Covid France: When can we stop wearing face masks?
President Emmanuel Macron has said the rule could be relaxed from the end of June, if enough people are vaccinated
Politicians and scientists hope that rules could be relaxed over summer, if the health situation allows Pic: Keitma / Shutterstock
*This article was updated at 13:30 on May 20 to include President Emmanuel Macron's comments
President Emmanuel Macron has said that masks will remain mandatory until at least the end of June.
He did not state if he was referring only to outdoor areas, but this is most probably what he meant as Health Minister Olivier Véran said on May 16 that the rules on wearing masks outside could be changed soon.
President Macron was asked today on a trip to Aube by a member of the public when “we will be able to take masks off“.
He responded, "we have to be careful because the virus is still circulating, so when we have passed a certain level of vaccination, we will be able to look at this rule again".
"I hope like you [it is soon], because I am fed up with masks."
He said the rule cannot be eased too quickly as there are still too many people unvaccinated.
Mr Véran said on Sunday that the obligation to wear a mask could soon be lifted in outside areas, “if you are alone or with a few people in a very large, airy space such as a beach, a mountain, a forest, a park, or an empty street”.
French rules currently state that masks must be worn in enclosed public spaces, but the decision to make masks mandatory in outdoor public spaces comes from local authorities such as mairies and prefects.
Some departments lift mask-wearing obligation
In departments such as Seine-et-Marne, Ardèche, and Hérault, the obligation to wear a mask outside was lifted on May 18 – as long as people respect social distancing measures.
But senior government ministers are against the move.
Interior Minister Gérald Darmanin told FranceInter on May 19 that he had asked the prefects to bring back the rule in the interests of “national standardisation”.
He added: “The moment will come [for lifting rules on masks], but it is not here yet.”
The departments of Seine-et-Marne, Creuse, and Ardèche swiftly reinstated mandatory mask-wearing, with the prefect of Seine-et-Marne telling FranceBleu the rules would stay in place until “at least” the end of May.
Study suggests 90% vaccination needed before masks can go
Modelling from l’Institut Pasteur found that barrier gestures, including mask wearing, can be safely relaxed when 90% of the adult population is vaccinated, equivalent to 43million people.
Figures from Santé publique France from May 18 show that just over 21million people have been given a first dose of the vaccine in France so far.
Dr Simon Cauchemez, epidemiologist at l’Institut Pasteur and member of government advisory body le Conseil scientifique, told Le Figaro that mask-wearing rules could potentially be lifted in summer – if only temporarily.
He said: “If the decrease in infections continues significantly for some time and efforts to vaccinate people are accelerated, we can hope that the epidemic will calm down in summer.
“But we could see a return [of infections] in autumn when conditions for transmission are favourable, if we haven’t vaccinated enough people by then.

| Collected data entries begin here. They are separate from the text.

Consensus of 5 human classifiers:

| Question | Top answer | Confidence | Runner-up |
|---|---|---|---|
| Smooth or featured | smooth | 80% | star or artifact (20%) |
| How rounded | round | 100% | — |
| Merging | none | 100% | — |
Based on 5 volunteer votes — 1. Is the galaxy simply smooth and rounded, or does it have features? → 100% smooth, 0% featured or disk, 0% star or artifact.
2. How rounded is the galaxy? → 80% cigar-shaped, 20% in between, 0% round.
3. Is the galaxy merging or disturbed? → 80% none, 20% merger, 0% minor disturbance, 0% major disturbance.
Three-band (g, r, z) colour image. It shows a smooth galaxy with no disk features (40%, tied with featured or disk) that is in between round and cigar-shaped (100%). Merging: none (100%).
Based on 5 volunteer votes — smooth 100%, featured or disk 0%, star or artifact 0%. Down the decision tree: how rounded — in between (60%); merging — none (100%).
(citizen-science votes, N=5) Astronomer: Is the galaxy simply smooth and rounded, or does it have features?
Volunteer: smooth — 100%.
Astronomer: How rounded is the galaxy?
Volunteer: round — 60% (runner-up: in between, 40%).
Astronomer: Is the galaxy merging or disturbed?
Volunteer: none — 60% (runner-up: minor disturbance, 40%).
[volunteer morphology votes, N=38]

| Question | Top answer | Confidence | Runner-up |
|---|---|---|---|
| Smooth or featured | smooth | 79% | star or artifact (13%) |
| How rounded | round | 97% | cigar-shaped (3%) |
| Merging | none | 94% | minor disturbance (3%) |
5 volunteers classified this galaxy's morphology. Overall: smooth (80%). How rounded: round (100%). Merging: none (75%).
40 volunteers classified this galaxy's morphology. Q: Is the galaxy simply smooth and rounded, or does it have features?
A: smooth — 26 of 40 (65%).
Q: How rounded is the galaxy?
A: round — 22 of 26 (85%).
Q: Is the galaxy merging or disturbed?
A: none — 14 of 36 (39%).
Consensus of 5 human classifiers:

In that case, we would have to maintain some barrier gestures.”
He said doing so would decrease transmissions by 15-20%.
Professor says masks harm society
But for some the question is not just one of science.
Economist and essayist Professor Olivier Babeau wrote an open letter published in Le Figaro on May 19, calling for an end to obligatory mask-wearing on the grounds that it “dehumanises” people and will cause fractures in society.
He wrote: “Behind the mask that hides the features, the man or the woman is no longer an individual, but a being whose undefined appearance does not appeal to our humanity.”
He added: “Do we not see the incredible irony in a situation that makes it mandatory to wear a mask on your face or get a fine, after so much time was spent debating a ban on the hijab?”
“[Masks] protect us, without a doubt; but above all they separate us.”